DSM-5 (Ruhsal Bozuklukların Teşhis ve İstatistiksel El Kitabına Göre)
Bu hastalığa sahip olan bireylerde, psikiyatrik taraftan iki uç durum görülür.
Biri mani yahut hipomani denilen taşkınlık periyodu yani hislerin çok fazla yükseldiği bir devir görülür.
Diğeri de çökkün durum dediğimiz depresif hislerin hakim olduğu bir periyottur.
Bu iki devir, birinin yatışması oburunun alevlenmesi halinde ilerler.
Şimdi, bu iki periyodun belirtilerini başka farklı inceleyelim.
MANİ PERİYODU:
Mani devrinde kişinin hisleri hayli kabarık, taşkın ve coşkuludur.
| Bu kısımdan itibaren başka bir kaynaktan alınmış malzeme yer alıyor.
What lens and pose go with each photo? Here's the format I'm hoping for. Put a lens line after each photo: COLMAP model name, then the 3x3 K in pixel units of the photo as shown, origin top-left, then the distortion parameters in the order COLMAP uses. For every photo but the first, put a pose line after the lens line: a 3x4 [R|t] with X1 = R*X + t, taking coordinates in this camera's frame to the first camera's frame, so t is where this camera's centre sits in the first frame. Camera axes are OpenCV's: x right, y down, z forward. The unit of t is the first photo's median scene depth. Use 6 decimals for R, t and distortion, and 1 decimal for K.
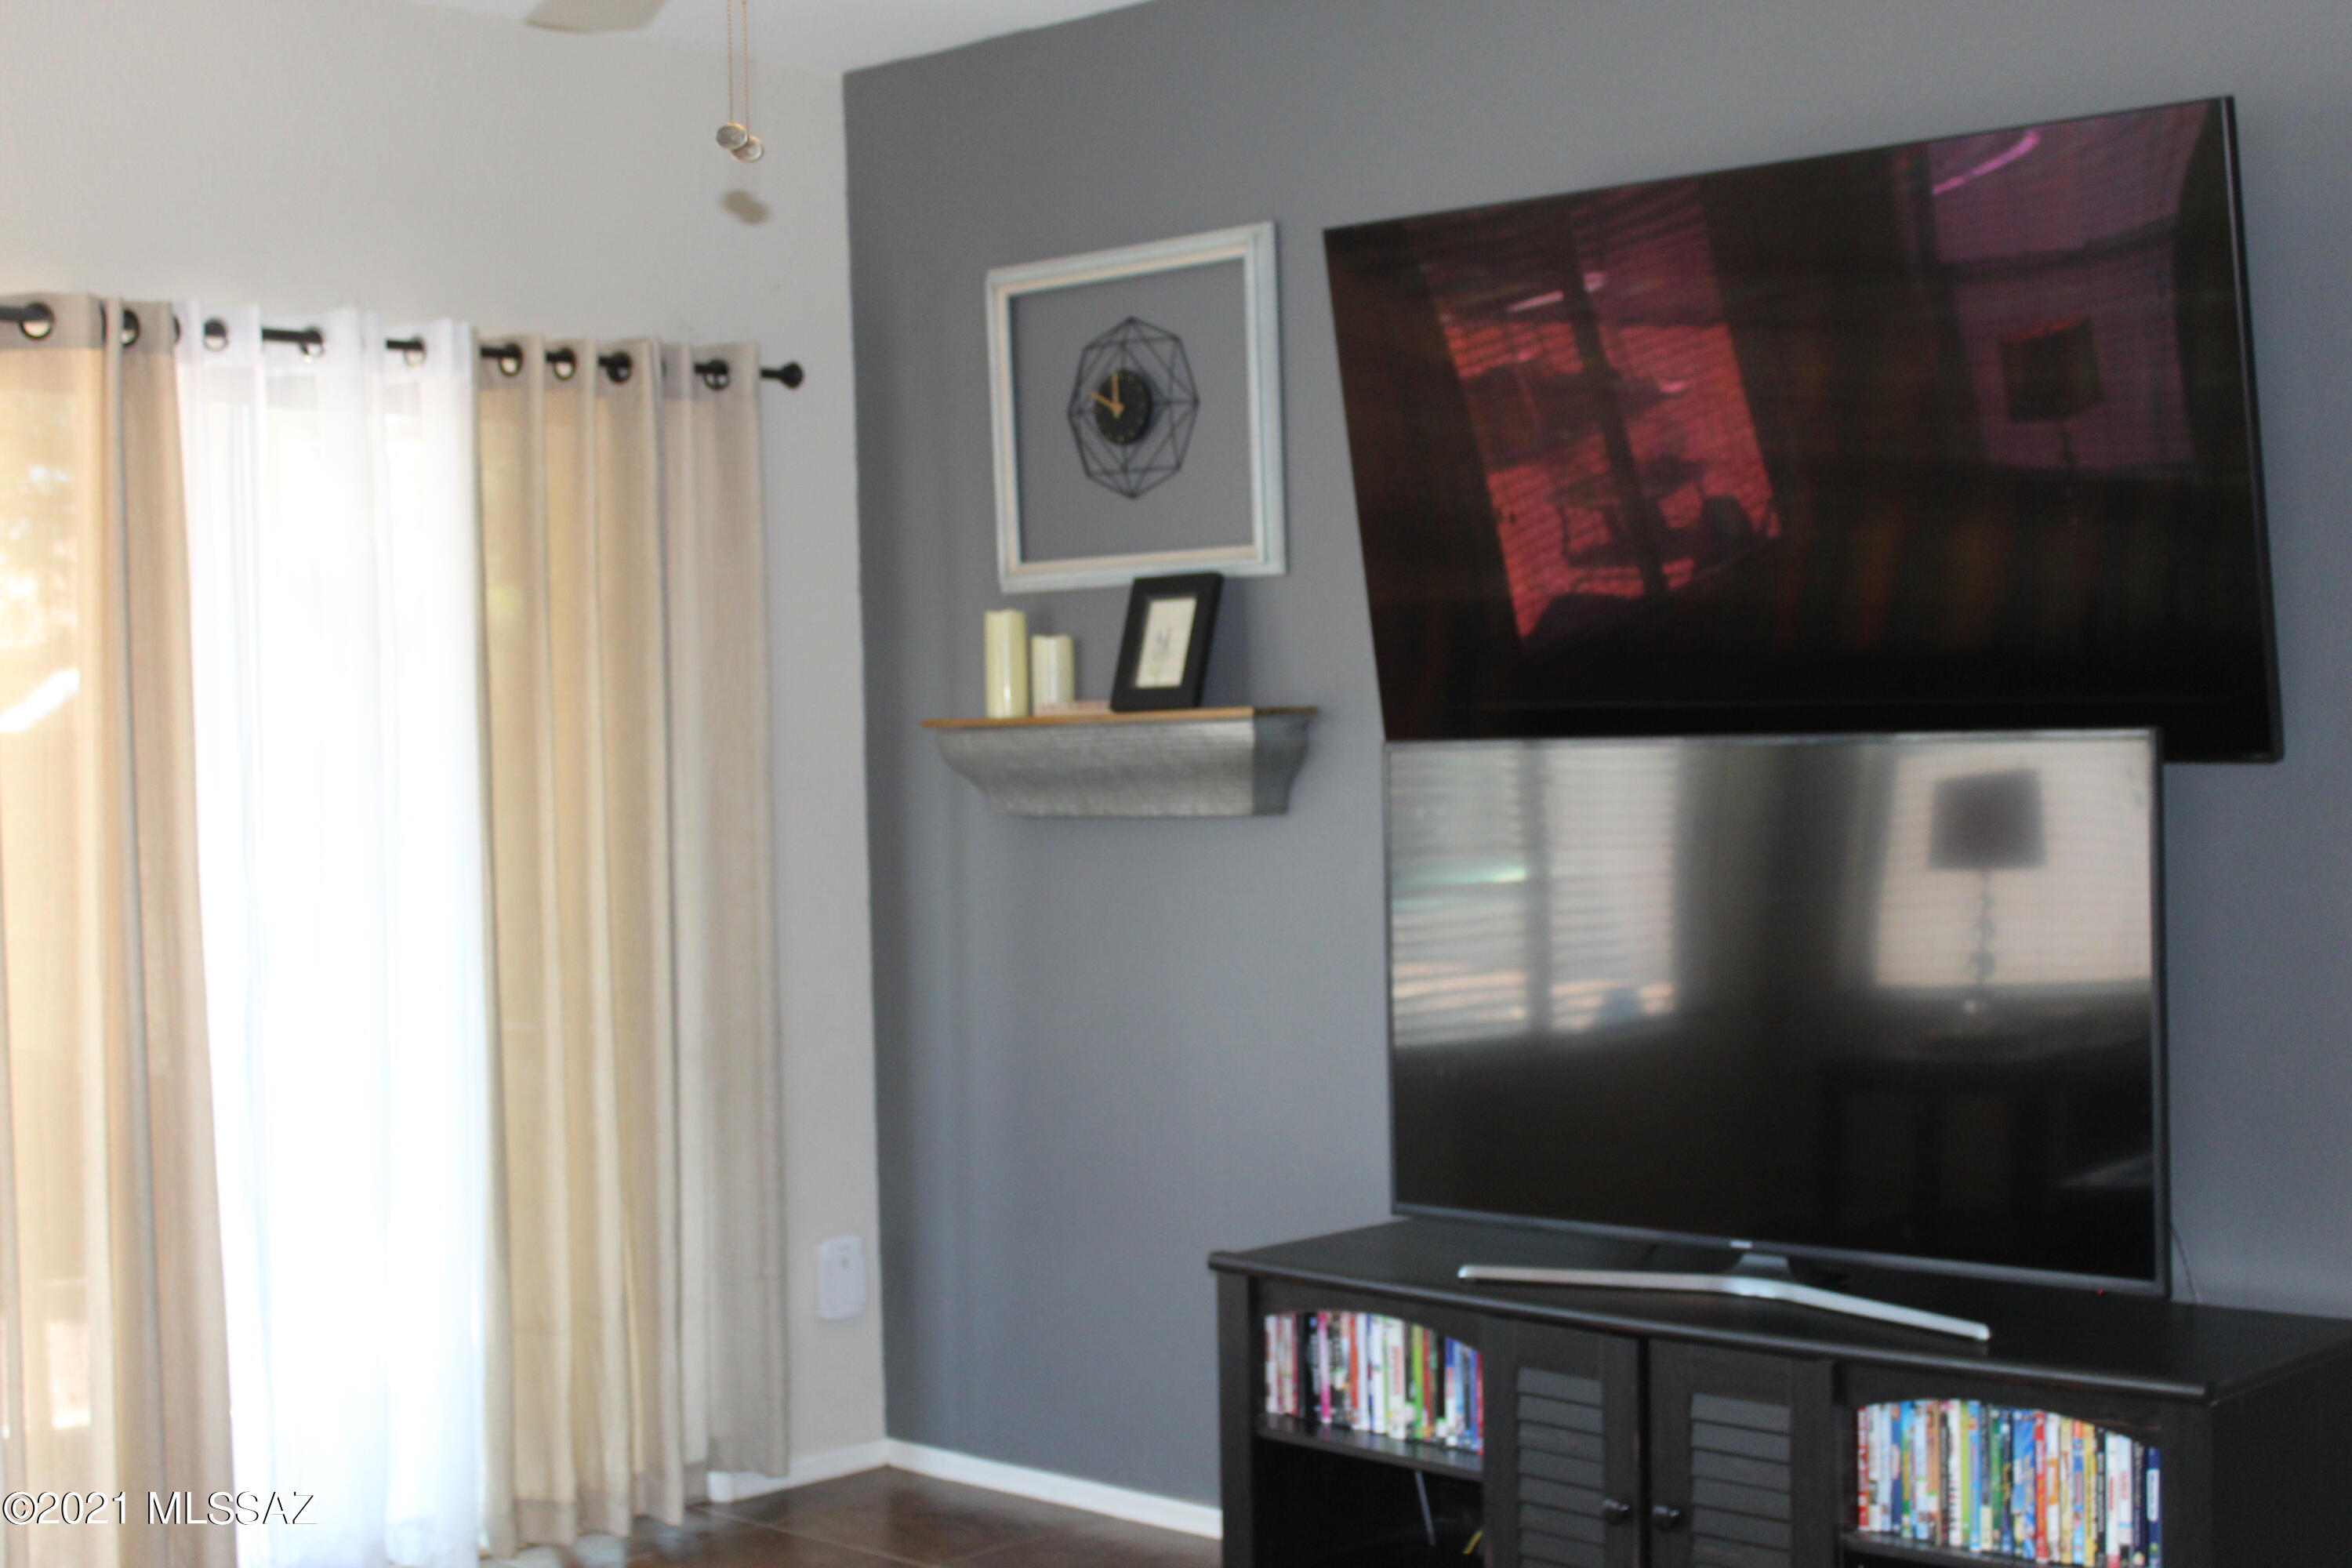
lens RADIAL K [[3171.5, 0, 1178.8], [0, 3171.5, 791.3], [0, 0, 1]] dist [0.089786, 0.000000]
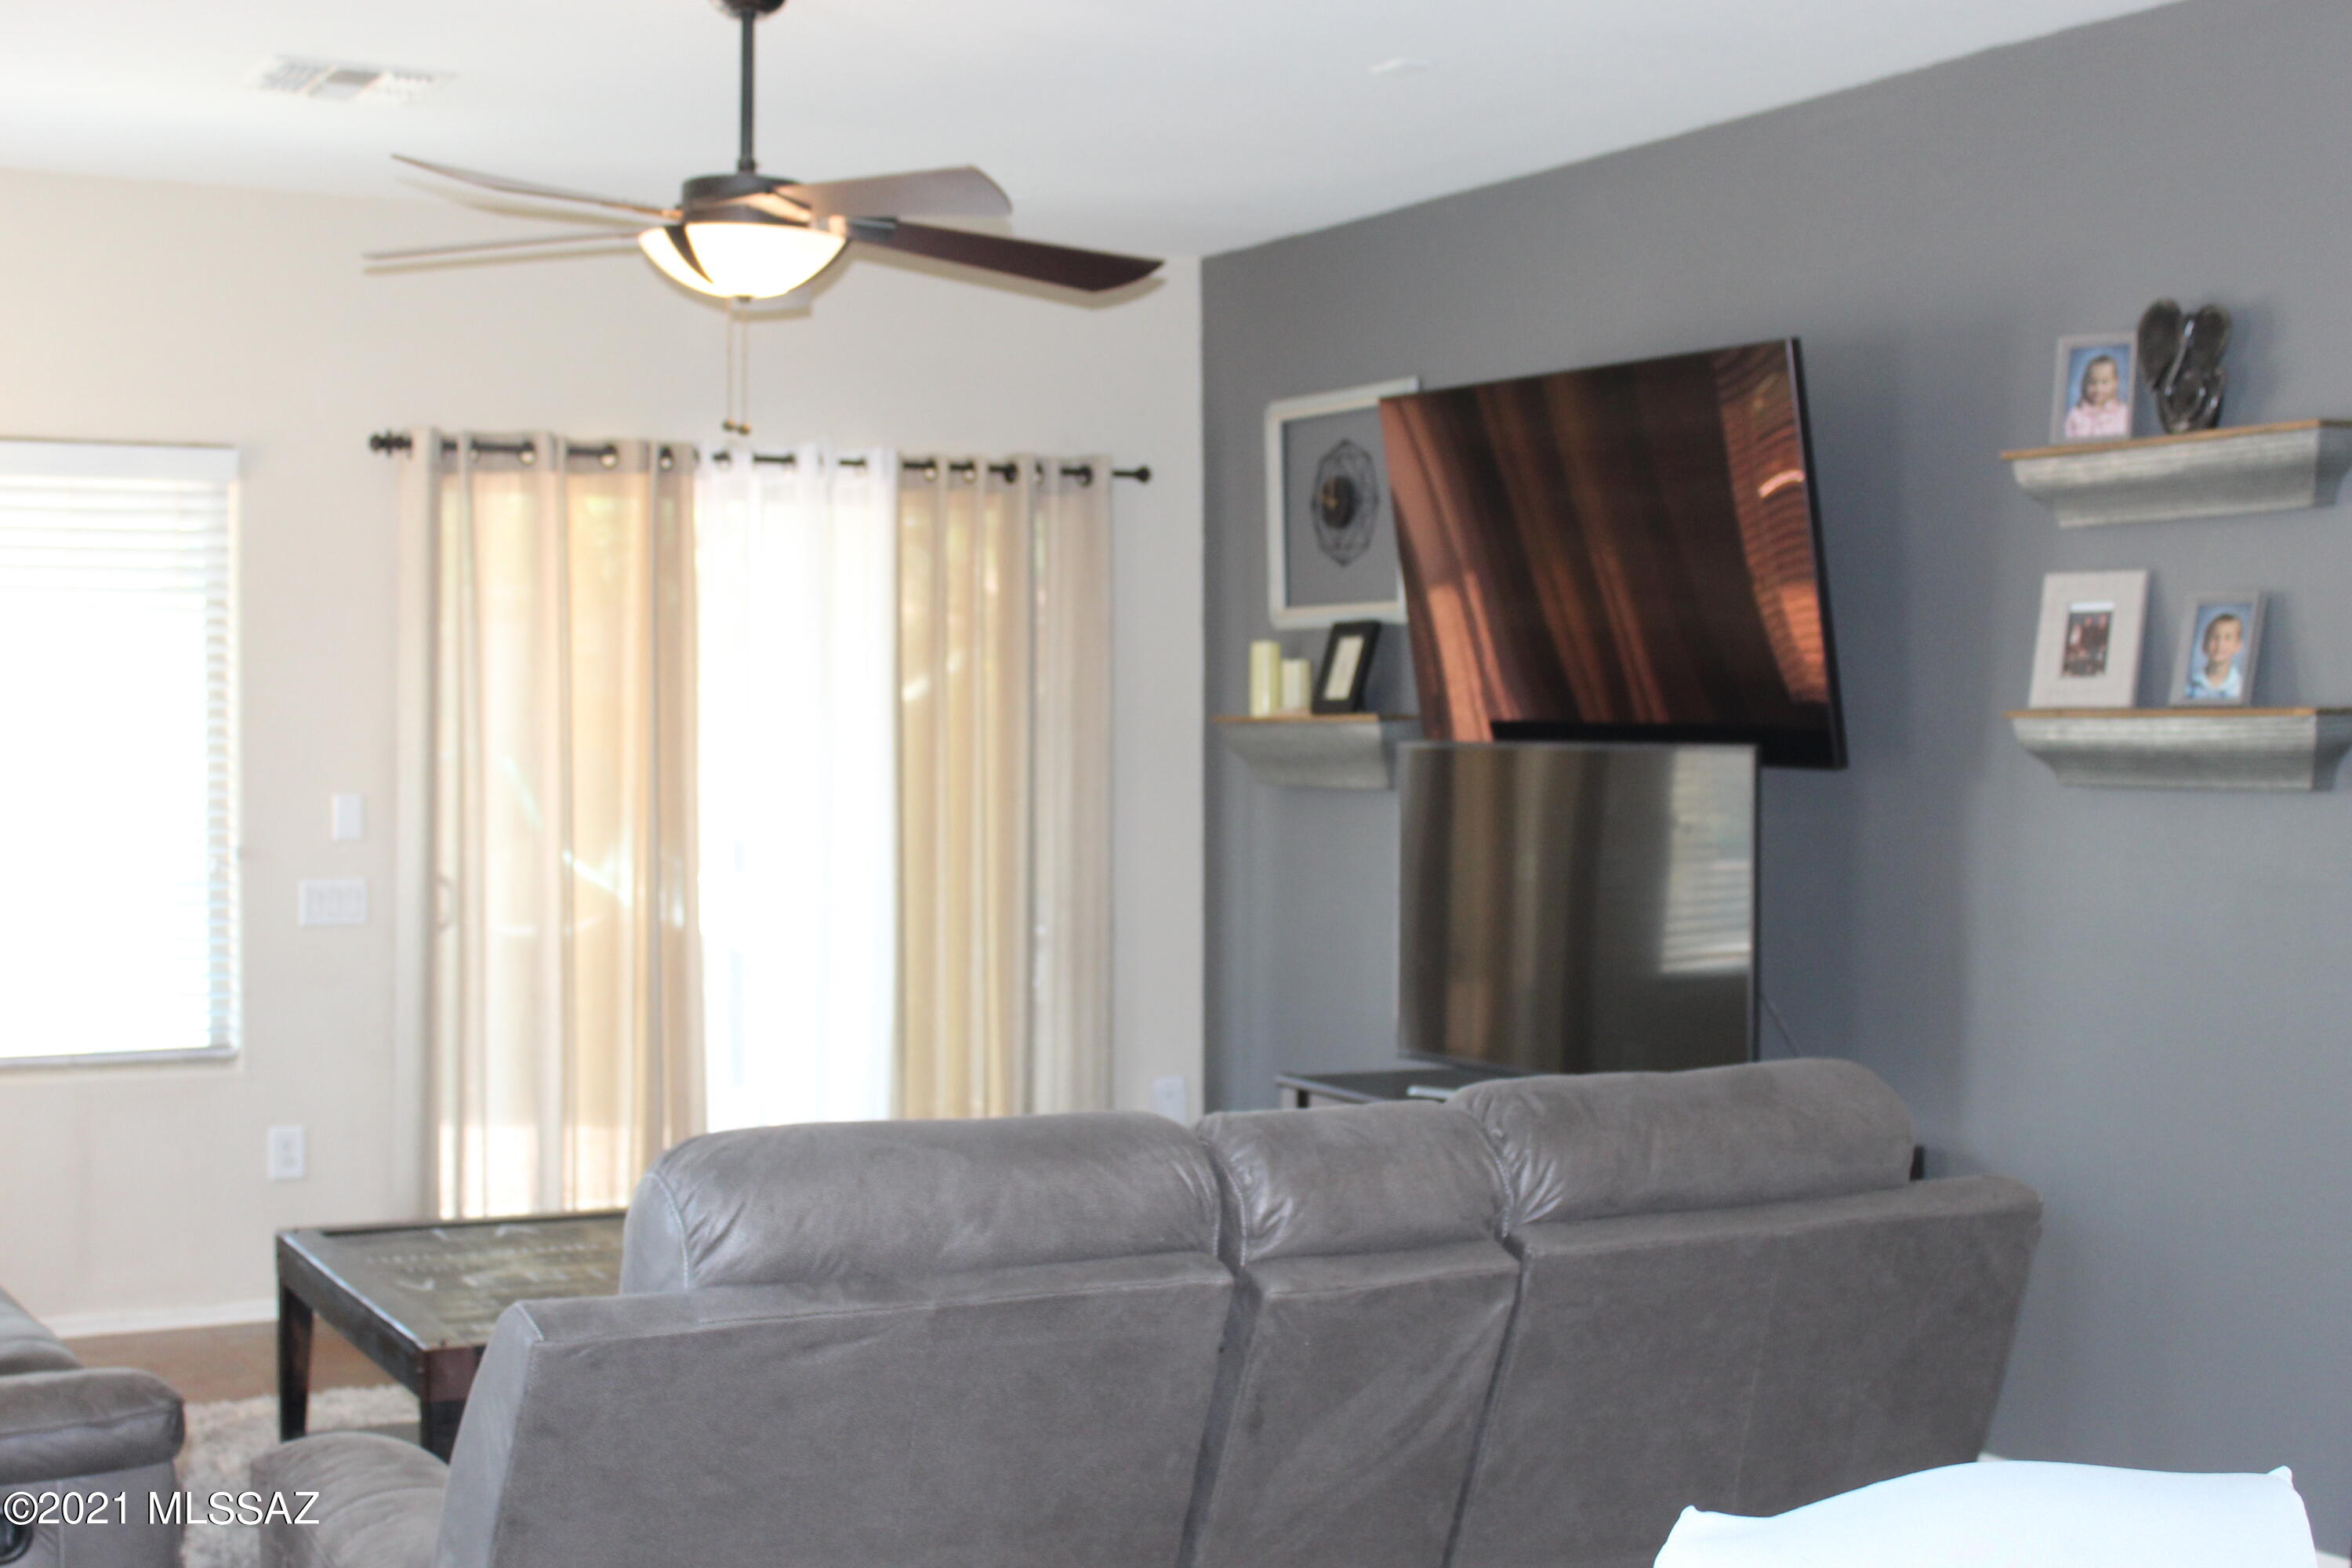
lens RADIAL K [[3171.5, 0, 1174.0], [0, 3171.5, 777.8], [0, 0, 1]] dist [0.089786, 0.000000]
pose [[0.954419, 0.037597, -0.296093, 0.344585], [-0.038286, 0.999261, 0.003473, 0.001159], [0.296004, 0.008022, 0.955153, -0.393895]]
Benlik kabarmıştır. Kendine çok inançlıdır. Büyüklük fikirleri görülebilir.
Bu periyotta uyku ihtiyacı azalır, azıcık bir uyku ile bile gün içinde enerjik ve canlı olabilirler. Çok dinç görünebilirler.
Aşırı konuşma, konuşurken mevzudan hususa atlama yahut diğerlerini konuşmaya tutma görülebilir.
Düşünceler arkası gerisine geliyor üzere bir durum kelam konusu olabilir.
Dikkat dağınıktır. His, niyet ve davranışlar bariz seviyede hızlanmıştır.
Aşırı sevinçli bir hal görülebilir. Çok gülebilir yahut diğerlerini güldürebilir.
Sürekli hareket halinde olabilirler.
Bu devirde engellenmeye çok reaksiyon verirler. Apansız öfkelenebilirler.
Sonuçlarını düşünmeden süratli otomobil kullanabilir, gereksiz harcama yapabilir, denetimsiz cinsel bağlantılar yaşayabilirler. Cinsel istekte bir artış görülür.
ÇÖKKÜNLÜK DEVRİ:
Mutsuzluk, karamsarlık, güç azlığı, özgüvende düşme, değersizlik hisleri, iştahsızlık, uyku düzensizliği, hayattan keyif almama, içe kapanma, suçluluk hisleri, cinsel istekte azalma, yaptıklarına odaklanamama, az konuşma bu devirde bariz halde görülen belirtilerdir.
Özellikle bu periyotta kendine ziyan verme niyetleri olabilir.
Yakınları tarafından bu bahis ciddiye alınmalı ve katiyetle bir uzman yardımına ( psikiyatri uzmanı ) başvurması için kişi yönlendirilmelidir.
Yaşamlarımızın içinde hepimizin hisleri değişebilir. Buradaki durum çok daha farklı bir durumdur.
Burada bahsettiğimiz belirtilerin şiddeti, mühleti ve kişinin günlük hayatında fonksiyonellikte bariz bir bozulma meydana getirmesi ile,
Bu bireylerin öncelikle ve mutlaka BİR PSİKİYATRİ UZMANI tarafından kıymetlendirilmesi gerekir.
Bu durumlarda birinci başvurulan kişi bir klinik psikolog olmamalıdır.
Gerekli ilaç dayanağı düzenlendikten sonra psikiyatri uzmanının denetiminde bir terapi takviyesi verilebilir.